Your answer must be an exact copy of the listing below.

==== Raw data

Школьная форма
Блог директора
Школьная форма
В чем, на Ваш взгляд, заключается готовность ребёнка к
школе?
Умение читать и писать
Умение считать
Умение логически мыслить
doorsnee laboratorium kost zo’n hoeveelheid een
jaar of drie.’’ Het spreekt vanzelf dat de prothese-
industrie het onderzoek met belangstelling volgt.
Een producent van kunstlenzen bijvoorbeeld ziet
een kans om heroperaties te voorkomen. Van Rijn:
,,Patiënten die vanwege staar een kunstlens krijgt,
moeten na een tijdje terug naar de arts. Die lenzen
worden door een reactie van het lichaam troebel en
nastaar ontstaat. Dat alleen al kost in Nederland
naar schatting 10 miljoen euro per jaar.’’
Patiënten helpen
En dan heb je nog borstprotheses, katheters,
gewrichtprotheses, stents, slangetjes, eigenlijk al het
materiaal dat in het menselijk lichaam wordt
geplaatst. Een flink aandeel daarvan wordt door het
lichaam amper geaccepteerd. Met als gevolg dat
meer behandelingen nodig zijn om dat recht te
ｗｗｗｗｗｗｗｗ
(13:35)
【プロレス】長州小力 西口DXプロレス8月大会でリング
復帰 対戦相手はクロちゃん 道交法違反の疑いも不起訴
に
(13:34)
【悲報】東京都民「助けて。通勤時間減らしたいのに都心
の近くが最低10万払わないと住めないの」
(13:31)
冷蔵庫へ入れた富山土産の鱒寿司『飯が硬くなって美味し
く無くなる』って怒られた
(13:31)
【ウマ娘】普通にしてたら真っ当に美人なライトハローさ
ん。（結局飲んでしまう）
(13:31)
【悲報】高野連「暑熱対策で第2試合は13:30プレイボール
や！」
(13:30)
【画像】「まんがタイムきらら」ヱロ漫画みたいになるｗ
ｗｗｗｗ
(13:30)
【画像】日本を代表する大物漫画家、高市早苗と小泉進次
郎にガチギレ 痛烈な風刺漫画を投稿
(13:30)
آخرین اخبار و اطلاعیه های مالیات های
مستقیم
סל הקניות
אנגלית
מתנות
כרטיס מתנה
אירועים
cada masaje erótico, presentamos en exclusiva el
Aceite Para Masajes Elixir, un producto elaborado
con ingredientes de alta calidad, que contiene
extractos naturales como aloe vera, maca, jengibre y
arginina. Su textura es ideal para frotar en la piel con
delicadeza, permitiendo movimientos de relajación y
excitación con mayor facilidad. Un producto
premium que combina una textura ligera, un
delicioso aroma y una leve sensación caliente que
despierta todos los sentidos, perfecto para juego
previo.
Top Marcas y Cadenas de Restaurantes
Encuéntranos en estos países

========

→ **Exercise response**:
Школьная форма
Блог директора
Школьная форма
В чем, на Ваш взгляд, заключается готовность ребёнка к
школе?
Умение читать и писать
Умение считать
Умение логически мыслить
doorsnee laboratorium kost zo’n hoeveelheid een
jaar of drie.’’ Het spreekt vanzelf dat de prothese-
industrie het onderzoek met belangstelling volgt.
Een producent van kunstlenzen bijvoorbeeld ziet
een kans om heroperaties te voorkomen. Van Rijn:
,,Patiënten die vanwege staar een kunstlens krijgt,
moeten na een tijdje terug naar de arts. Die lenzen
worden door een reactie van het lichaam troebel en
nastaar ontstaat. Dat alleen al kost in Nederland
naar schatting 10 miljoen euro per jaar.’’
Patiënten helpen
En dan heb je nog borstprotheses, katheters,
gewrichtprotheses, stents, slangetjes, eigenlijk al het
materiaal dat in het menselijk lichaam wordt
geplaatst. Een flink aandeel daarvan wordt door het
lichaam amper geaccepteerd. Met als gevolg dat
meer behandelingen nodig zijn om dat recht te
ｗｗｗｗｗｗｗｗ
(13:35)
【プロレス】長州小力 西口DXプロレス8月大会でリング
復帰 対戦相手はクロちゃん 道交法違反の疑いも不起訴
に
(13:34)
【悲報】東京都民「助けて。通勤時間減らしたいのに都心
の近くが最低10万払わないと住めないの」
(13:31)
冷蔵庫へ入れた富山土産の鱒寿司『飯が硬くなって美味し
く無くなる』って怒られた
(13:31)
【ウマ娘】普通にしてたら真っ当に美人なライトハローさ
ん。（結局飲んでしまう）
(13:31)
【悲報】高野連「暑熱対策で第2試合は13:30プレイボール
や！」
(13:30)
【画像】「まんがタイムきらら」ヱロ漫画みたいになるｗ
ｗｗｗｗ
(13:30)
【画像】日本を代表する大物漫画家、高市早苗と小泉進次
郎にガチギレ 痛烈な風刺漫画を投稿
(13:30)
آخرین اخبار و اطلاعیه های مالیات های
مستقیم
סל הקניות
אנגלית
מתנות
כרטיס מתנה
אירועים
cada masaje erótico, presentamos en exclusiva el
Aceite Para Masajes Elixir, un producto elaborado
con ingredientes de alta calidad, que contiene
extractos naturales como aloe vera, maca, jengibre y
arginina. Su textura es ideal para frotar en la piel con
delicadeza, permitiendo movimientos de relajación y
excitación con mayor facilidad. Un producto
premium que combina una textura ligera, un
delicioso aroma y una leve sensación caliente que
despierta todos los sentidos, perfecto para juego
previo.
Top Marcas y Cadenas de Restaurantes
Encuéntranos en estos países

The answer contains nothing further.